» **Testo mostrato**:
* * * * * * *

E’ importante aver coscienza di una così ricca tradizione per comprendere come essa si è evoluta nei tempi recenti e come si è arrivati a quello che si vede all’Expo 2015 di Milano. L’architettura espositiva dei padiglioni nazionali e dei cluster tematici qui presente ha dovuto, innanzitutto, tenere conto di due importanti condizionamenti, uno generale e l’altro specifico di questo evento:

1) l’Expo ricade in un periodo storico, quello attuale, in cui la comunicazione immateriale accessibile a tutti in ogni momento e in ogni luogo ha superato qualsiasi forma di rappresentazione collettiva. Un’esposizione qui e ora non può fare a meno di confrontarsi con questo tema, il quale condiziona qualsiasi ambiente fisico. I padiglioni delle expo sempre più assumono forme comunicative che utilizzano supporti immateriali (installazioni, ologrammi, grandi schermi, video, stazioni web) ma non riescono quasi mai a incorporarle nell’ambiente, al massimo le supportano. In alternativa, cercano di mettere in scena degli eventi collettivi che si contrappongono alla disponibilità individuale di dati e informazioni. Questo succede anche a Milano: innanzitutto la concentrazione di tante informazioni in un unico sito appare un po’ fuori tempo nell’epoca della comunicazione ubiqua tanto che c’era stata una proposta da parte di Emilio Battisti e Paolo Deganello di sfruttare tale vantaggio dislocando un’expo sostenibile in vari punti della città per farla vivere con essa (un po’ come succede con il Fuorisalone ogni anno), idea innovativa ma subito scartata perché non capitalizzava sulla concentrazione di pubblico (e relativi capitali generati da essa). In secondo luogo, anche nel format di gruppo, gli ambienti di Expo 2015 non riescono a fuoriuscire dal ruolo di supporto alla comunicazione, non superano le innovazioni multimediali di tante esposizioni recenti e ricadono spesso in gran messe in scena che mascherano con la teatralità l’elusività di un problema generale, la comunicazione immateriale, di incerta risoluzione.

“Le modalità con cui il tema dell’alimentazione è stato messo in mostra all’Expo 2015 sono sostanzialmente due: installazioni spettacolari con gran display tecnologici che comunicano (spesso banalizzando) le più recenti scoperte scientifiche sull’alimentazione e allestimenti terzomondisti politically correct che esibiscono i temi della fame nei paesi in via di sviluppo in uno stile da mercatino dei prodotti alternativi”

* * * * * * *

» **Voci fornite**:
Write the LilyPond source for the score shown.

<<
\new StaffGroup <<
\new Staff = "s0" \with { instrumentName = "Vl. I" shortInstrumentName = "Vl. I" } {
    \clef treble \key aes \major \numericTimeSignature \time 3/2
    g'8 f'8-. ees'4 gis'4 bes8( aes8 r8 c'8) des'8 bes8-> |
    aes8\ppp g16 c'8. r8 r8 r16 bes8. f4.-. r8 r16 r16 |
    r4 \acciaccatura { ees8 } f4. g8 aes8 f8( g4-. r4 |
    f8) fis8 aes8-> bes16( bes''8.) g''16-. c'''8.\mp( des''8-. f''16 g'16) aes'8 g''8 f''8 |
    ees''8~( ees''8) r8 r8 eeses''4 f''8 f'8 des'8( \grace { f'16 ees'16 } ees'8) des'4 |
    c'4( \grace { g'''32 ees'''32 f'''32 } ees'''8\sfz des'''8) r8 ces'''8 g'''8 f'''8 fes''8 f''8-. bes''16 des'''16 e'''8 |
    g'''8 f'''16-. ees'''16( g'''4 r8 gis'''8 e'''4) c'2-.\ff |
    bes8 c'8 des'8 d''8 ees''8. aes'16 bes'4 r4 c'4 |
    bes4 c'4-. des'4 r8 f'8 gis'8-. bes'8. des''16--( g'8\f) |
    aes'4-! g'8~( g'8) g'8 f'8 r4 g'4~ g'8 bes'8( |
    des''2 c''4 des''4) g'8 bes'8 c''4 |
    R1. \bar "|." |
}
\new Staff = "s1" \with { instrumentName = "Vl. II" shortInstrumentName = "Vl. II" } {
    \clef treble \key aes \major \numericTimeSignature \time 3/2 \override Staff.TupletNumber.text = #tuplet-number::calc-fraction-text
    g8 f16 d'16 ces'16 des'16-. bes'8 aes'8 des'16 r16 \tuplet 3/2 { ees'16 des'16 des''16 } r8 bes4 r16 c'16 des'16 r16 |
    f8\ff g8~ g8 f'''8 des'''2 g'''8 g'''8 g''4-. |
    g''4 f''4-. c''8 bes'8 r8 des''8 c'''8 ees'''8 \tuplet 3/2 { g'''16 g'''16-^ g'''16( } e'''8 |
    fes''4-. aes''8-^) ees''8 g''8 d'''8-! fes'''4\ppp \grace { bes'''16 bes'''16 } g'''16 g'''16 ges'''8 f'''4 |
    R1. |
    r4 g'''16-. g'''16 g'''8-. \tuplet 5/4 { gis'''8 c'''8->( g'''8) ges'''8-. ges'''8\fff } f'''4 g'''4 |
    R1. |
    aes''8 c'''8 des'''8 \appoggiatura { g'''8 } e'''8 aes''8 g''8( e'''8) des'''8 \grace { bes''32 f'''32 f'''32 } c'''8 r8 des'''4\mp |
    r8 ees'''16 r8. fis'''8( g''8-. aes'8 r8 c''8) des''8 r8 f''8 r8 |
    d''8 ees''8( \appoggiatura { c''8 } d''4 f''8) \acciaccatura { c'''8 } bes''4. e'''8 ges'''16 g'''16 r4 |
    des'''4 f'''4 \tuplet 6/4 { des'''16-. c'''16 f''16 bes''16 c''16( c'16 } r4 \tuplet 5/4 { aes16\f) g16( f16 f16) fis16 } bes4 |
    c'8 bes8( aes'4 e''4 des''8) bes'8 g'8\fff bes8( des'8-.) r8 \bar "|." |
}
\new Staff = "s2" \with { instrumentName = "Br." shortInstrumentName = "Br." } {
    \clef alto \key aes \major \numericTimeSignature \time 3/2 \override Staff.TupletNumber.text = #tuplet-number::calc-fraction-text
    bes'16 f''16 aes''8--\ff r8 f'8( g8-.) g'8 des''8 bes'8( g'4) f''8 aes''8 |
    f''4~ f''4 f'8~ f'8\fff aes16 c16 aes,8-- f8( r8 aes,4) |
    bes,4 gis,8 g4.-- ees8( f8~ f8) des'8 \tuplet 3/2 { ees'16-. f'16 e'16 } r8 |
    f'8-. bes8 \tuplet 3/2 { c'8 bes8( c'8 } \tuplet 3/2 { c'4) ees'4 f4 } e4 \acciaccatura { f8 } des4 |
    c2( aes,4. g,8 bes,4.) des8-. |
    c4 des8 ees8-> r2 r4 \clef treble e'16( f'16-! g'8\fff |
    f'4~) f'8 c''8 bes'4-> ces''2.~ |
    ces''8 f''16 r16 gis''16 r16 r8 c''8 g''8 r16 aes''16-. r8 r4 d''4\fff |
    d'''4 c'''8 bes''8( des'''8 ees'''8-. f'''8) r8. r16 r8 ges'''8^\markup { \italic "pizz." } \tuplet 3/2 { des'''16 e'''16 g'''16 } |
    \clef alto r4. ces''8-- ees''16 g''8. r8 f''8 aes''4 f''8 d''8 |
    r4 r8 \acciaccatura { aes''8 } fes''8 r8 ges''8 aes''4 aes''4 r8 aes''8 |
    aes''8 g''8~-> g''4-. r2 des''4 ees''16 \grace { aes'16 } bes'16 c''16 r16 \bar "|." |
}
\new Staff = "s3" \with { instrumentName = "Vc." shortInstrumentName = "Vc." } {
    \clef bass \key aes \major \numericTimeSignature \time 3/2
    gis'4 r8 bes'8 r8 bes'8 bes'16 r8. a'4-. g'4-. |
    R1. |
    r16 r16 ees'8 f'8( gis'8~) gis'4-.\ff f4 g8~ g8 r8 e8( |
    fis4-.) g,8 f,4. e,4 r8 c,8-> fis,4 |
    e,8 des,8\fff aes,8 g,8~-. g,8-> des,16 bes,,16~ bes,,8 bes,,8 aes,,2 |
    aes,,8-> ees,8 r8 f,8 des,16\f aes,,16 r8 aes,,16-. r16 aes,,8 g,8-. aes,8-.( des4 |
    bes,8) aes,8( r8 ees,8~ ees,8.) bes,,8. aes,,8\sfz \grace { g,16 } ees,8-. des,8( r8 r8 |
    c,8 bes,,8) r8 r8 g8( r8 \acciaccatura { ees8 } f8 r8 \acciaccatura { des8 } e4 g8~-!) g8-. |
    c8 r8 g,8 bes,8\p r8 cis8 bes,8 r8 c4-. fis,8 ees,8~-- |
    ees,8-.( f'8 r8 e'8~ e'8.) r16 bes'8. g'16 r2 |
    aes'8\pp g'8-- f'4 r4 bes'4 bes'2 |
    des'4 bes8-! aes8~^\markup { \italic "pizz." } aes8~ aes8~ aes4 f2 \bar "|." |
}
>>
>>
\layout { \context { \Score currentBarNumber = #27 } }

* * * * * * *

» **Compito scritto**:
Rispondi a queste domande sul testo dedicato all'Expo 2015 di Milano.
1. Chi aveva proposto di dislocare un'expo sostenibile in vari punti della città?
2. Perché quella proposta fu subito scartata?
3. Quali sono le due modalità con cui il tema dell'alimentazione è stato messo in mostra all'Expo 2015?
Le voci sono state prese da una fonte diversa.

» **Risposta al problema**:
1. La proposta era di Emilio Battisti e Paolo Deganello.
2. Fu scartata perché non capitalizzava sulla concentrazione di pubblico e sui relativi capitali generati da essa.
3. La prima modalità è quella delle installazioni spettacolari con grandi display tecnologici, che comunicano le più recenti scoperte scientifiche sull'alimentazione. La seconda è quella degli allestimenti terzomondisti politically correct, che esibiscono i temi della fame nei paesi in via di sviluppo.